Sejarah Terbentuknya Daulah Idrisiyyah.
Islam telah mencapai puncak kejayaannya pada masa Daulah Abasiyah, yang
berlangsung kurang lebih selama 500 tahun. Mulai dari tahun 132 H s/d
656 H. Atau dari tahun 750 M s/d 1258 M. Pada masa ini Islam menjadi
pusat dunia dalam berbagai aspek peradaban. Kemajuan itu hampir mencakup
semua aspek kehidupan; mulai dari bidang ekonomi, politik, sosial,
hukum, budaya, ilmu pengetahuan dll.
Tetapi tidak dipungkiri dibalik itu semua tersimpan persoalan politik
yang pada akhirnya bermuara pada persoalan disintegrasi daulah tersebut.
Masalahnya ada pada kebijakan pemerintahan Daulah Abasiyah yang lebih
menitikberatkan terhadap pembinan peradaban dan kebudayaan. Sedangkan
masalah politik yang sebenarnya tak boleh diabaikan karena ini
menyangkut integritas sebuah bangsa. Masalah politik yang didalamnya ada
ekpansi, kebijakan politis, dsb. tidak disentuh sehingga mempercepat
pelepasan wilayah-wilayah tertentu yang berada jauh dari pantauan
pemerintah pusat Daulah Abbasiyah.
Dalam sejarah Politik Islam, disintegrasi politik tersebut sebenarnya
sudah terjadi sejak berakhirnya pemerintahan Bani Ummayah. Ada perbedaan
mendasar diantara dua pemerintahan tersebut. Pada Masa Bani Ummayah,
wilayah kekuasaan sejajar dengan batas-batas wilayah kekuasaan Islam
(mulai dari awal berdirinya sampai akhir kehancurannya). Sedangkan pada
masa Pemerintahan Abbasiyah ada sebagian wilayah kekuasaan yang tidak
pernah diakuinya seperti di daerah Spanyol dan Afrika utara, kecuali
Mesir yang bersifat sebentar-sebentar bahkan kenyataannya banyak daerah
yang tidak dikuasai oleh khalifah.
Dan seperti diketahui bahwa salah satu faktor yang mendukung berdirinya
Dinasti Abbasiyah adalah keberhasilan mereka membentuk solidaritas dari
berbagai kalangan yang merasa senasib dalam ketertindasan melawan
Dinasti Umaiyyah . Di antara kelompok yang bersekutu dengan daulah
Abbas ketika itu dan membantu mereka untuk menumbangkan Dinasti
Umaiyyah adalah kelompok Syi’ah dan Alawiyyun.

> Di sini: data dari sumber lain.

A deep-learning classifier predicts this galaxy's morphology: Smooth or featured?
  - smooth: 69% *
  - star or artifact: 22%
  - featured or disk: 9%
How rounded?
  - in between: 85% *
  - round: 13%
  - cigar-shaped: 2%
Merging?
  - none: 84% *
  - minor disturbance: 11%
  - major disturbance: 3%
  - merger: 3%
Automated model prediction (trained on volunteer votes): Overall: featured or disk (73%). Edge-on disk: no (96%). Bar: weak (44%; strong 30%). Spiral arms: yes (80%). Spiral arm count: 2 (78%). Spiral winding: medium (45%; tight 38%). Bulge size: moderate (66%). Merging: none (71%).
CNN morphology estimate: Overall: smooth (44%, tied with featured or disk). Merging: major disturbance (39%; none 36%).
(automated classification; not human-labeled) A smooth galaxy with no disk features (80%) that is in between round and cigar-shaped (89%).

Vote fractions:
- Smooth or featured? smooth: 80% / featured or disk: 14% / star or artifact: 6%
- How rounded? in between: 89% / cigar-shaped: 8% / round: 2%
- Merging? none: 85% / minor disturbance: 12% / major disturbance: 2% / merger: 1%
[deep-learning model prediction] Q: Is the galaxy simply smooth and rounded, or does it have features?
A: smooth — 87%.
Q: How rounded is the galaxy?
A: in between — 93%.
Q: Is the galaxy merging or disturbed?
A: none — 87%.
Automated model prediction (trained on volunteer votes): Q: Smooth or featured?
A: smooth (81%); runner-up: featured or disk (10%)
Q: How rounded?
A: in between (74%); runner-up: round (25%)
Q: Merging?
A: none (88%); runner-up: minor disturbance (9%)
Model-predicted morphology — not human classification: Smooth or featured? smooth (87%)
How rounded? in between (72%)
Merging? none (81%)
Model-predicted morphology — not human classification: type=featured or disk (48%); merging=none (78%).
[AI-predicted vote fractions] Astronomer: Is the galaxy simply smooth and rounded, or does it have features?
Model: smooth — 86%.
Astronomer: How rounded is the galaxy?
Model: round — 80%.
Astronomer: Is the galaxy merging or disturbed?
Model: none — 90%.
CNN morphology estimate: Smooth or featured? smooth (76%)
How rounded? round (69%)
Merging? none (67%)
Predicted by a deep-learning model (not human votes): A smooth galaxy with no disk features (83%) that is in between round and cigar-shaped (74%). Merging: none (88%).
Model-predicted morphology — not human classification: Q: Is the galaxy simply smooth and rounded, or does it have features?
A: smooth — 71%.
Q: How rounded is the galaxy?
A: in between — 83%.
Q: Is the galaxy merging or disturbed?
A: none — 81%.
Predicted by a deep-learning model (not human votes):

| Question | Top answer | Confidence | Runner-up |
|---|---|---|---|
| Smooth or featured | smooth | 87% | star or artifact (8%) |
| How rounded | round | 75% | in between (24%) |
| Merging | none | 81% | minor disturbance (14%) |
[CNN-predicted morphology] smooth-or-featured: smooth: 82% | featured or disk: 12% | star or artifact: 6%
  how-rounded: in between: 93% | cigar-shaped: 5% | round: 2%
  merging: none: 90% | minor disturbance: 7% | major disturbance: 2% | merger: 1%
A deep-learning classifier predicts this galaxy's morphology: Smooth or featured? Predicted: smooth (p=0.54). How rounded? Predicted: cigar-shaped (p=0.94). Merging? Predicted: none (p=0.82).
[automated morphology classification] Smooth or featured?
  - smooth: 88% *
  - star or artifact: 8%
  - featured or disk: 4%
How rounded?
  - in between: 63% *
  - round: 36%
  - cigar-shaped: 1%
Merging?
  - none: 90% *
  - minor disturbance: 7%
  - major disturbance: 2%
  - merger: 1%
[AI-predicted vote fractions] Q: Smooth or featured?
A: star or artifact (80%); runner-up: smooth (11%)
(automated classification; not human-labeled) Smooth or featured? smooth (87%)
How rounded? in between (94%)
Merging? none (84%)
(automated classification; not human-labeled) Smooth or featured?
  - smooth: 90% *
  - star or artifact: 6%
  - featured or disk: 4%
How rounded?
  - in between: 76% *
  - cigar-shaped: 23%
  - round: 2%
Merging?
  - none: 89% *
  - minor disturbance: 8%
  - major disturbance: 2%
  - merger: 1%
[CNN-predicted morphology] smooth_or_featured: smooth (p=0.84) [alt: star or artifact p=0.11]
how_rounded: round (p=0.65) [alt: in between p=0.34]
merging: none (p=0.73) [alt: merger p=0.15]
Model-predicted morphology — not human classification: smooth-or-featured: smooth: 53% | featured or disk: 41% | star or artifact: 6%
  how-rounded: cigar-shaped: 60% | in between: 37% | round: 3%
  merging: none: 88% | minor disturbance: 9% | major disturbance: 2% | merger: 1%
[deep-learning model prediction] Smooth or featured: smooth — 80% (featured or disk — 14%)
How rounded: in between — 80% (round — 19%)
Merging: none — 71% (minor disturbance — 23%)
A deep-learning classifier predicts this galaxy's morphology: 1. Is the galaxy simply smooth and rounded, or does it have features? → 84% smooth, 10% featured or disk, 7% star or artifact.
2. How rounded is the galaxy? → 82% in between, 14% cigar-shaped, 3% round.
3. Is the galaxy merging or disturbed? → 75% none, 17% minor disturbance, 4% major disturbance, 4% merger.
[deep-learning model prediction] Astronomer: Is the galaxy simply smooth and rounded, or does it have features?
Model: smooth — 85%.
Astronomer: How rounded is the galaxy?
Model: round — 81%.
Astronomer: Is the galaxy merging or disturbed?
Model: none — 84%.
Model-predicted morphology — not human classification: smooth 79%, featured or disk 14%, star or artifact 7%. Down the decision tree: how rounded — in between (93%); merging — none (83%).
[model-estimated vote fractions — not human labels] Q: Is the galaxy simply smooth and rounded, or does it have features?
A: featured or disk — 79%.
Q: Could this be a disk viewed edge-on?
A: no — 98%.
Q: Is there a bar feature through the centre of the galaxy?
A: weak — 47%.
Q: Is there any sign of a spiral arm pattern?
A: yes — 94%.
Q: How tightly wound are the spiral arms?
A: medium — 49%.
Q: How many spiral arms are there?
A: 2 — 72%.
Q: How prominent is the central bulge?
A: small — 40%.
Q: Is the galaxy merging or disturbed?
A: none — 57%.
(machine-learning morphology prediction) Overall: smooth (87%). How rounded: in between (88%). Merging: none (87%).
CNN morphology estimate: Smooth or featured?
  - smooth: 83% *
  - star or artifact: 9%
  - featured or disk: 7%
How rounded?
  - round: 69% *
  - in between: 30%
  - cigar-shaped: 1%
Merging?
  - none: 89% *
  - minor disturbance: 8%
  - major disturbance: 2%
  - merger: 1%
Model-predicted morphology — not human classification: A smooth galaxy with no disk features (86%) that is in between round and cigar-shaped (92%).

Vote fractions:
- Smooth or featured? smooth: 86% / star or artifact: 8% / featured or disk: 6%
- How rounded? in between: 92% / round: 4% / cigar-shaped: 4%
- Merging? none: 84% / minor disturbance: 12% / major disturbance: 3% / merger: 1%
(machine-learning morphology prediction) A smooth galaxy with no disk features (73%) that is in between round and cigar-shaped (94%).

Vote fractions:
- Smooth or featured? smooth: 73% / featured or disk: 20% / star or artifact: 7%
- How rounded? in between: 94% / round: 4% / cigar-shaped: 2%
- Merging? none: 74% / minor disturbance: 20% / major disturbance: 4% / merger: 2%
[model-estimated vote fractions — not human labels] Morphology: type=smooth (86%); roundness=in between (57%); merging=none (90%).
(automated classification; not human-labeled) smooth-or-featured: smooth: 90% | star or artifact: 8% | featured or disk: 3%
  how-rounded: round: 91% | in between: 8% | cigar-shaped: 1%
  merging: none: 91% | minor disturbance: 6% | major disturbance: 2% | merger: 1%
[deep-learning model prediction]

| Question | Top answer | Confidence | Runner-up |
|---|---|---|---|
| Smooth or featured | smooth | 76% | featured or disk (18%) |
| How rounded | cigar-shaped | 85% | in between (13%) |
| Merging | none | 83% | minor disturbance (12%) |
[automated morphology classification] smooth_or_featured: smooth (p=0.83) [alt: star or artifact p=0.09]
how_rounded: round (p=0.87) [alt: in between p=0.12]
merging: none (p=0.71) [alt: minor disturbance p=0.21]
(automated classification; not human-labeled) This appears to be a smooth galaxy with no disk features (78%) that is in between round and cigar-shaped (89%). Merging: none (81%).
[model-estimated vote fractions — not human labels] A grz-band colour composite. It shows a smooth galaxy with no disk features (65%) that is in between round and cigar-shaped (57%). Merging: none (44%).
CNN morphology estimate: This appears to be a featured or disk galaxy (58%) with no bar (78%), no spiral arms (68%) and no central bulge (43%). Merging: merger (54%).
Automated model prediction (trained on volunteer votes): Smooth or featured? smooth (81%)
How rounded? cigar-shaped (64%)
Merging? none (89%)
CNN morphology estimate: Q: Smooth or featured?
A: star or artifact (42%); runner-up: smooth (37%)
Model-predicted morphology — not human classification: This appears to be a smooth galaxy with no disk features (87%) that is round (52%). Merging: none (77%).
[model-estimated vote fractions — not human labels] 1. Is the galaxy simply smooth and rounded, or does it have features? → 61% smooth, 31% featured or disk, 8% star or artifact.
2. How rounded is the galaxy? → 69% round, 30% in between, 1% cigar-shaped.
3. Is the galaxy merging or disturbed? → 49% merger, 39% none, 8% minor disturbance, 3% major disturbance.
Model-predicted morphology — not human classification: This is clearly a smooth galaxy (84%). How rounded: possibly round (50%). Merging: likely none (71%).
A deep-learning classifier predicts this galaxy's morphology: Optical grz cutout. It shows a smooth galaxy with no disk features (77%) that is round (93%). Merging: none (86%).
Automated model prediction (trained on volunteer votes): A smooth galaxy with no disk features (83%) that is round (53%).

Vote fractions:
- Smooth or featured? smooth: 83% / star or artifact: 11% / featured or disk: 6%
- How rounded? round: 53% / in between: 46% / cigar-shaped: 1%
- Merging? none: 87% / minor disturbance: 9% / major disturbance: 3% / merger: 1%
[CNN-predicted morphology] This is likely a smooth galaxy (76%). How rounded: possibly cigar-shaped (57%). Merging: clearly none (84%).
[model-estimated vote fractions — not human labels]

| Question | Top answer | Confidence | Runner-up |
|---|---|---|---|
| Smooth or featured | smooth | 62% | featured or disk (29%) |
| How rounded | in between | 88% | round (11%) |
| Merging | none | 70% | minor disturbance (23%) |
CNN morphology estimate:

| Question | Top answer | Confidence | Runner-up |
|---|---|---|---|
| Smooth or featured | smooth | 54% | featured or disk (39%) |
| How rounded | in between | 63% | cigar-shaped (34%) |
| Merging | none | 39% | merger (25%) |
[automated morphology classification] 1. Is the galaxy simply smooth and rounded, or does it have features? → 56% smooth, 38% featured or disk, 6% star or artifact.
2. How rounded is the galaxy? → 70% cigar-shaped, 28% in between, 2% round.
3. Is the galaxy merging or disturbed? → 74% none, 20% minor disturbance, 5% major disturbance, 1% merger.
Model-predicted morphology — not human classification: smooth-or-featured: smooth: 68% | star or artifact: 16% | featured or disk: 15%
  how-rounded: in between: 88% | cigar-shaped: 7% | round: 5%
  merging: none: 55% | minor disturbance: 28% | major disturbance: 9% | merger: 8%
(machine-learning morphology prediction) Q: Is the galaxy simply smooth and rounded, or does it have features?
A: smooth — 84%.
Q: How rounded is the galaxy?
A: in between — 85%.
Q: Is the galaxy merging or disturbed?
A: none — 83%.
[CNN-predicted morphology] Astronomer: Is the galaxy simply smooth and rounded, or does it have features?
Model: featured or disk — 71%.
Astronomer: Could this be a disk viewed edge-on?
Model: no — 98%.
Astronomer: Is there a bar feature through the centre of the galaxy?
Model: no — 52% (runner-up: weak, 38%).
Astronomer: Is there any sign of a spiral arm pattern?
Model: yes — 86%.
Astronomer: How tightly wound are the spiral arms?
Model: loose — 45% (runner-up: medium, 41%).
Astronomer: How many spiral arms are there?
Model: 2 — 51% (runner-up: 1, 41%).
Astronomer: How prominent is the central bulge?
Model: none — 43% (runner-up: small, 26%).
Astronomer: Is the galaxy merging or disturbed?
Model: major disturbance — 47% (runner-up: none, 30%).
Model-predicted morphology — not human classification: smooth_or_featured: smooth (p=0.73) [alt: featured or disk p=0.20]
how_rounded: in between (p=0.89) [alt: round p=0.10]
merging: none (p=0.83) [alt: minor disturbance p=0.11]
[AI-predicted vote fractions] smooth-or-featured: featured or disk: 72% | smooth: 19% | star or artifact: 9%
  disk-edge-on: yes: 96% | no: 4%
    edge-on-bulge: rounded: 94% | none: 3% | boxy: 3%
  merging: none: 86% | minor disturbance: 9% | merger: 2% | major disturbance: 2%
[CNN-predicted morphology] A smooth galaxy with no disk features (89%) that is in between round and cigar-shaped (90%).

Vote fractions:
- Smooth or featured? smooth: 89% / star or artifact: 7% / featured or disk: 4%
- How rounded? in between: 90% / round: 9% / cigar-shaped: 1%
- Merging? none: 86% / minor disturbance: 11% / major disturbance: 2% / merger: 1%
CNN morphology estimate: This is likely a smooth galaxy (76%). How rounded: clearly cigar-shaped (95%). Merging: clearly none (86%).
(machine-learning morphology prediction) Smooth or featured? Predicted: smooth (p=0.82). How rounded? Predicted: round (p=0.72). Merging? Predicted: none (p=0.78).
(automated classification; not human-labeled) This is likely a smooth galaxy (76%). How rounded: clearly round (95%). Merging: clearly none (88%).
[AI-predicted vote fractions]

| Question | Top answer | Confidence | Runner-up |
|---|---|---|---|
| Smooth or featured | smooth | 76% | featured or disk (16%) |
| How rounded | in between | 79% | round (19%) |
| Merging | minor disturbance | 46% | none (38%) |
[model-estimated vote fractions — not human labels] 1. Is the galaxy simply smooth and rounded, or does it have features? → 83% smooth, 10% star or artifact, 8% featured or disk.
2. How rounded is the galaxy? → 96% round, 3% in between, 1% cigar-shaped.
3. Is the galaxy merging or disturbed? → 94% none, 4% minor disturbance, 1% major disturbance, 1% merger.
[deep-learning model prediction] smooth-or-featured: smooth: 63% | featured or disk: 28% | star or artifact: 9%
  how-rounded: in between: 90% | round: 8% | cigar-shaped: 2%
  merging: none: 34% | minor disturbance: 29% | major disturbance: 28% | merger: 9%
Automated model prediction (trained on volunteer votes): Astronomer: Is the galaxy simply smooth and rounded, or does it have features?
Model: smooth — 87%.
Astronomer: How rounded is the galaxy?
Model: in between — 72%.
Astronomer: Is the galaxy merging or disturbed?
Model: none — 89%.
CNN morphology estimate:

Namun pada perkembangan selanjutnya, Bani Abbas mengkhianati mereka,
bahkan cenderung memusuhi mereka, utamanya ketika al-Hadi menduduki
tahta kekhalifahan (785). Al-Hadi menganut politik yang bertolak
belakang dengan bapaknya, al-Mansur, yang banyak memperhatikan dan
menarik simpati golongan non Abbasiyah, utamanya dari kalangan Umaiyyah
dan Syi’ah. Al-Hadi bahkan mengejar-ngejar, menangkapi dan memenjarakan
para petinggi-petinggi Umaiyyah dan Syi’ah dengan tuduhan tidak loyal.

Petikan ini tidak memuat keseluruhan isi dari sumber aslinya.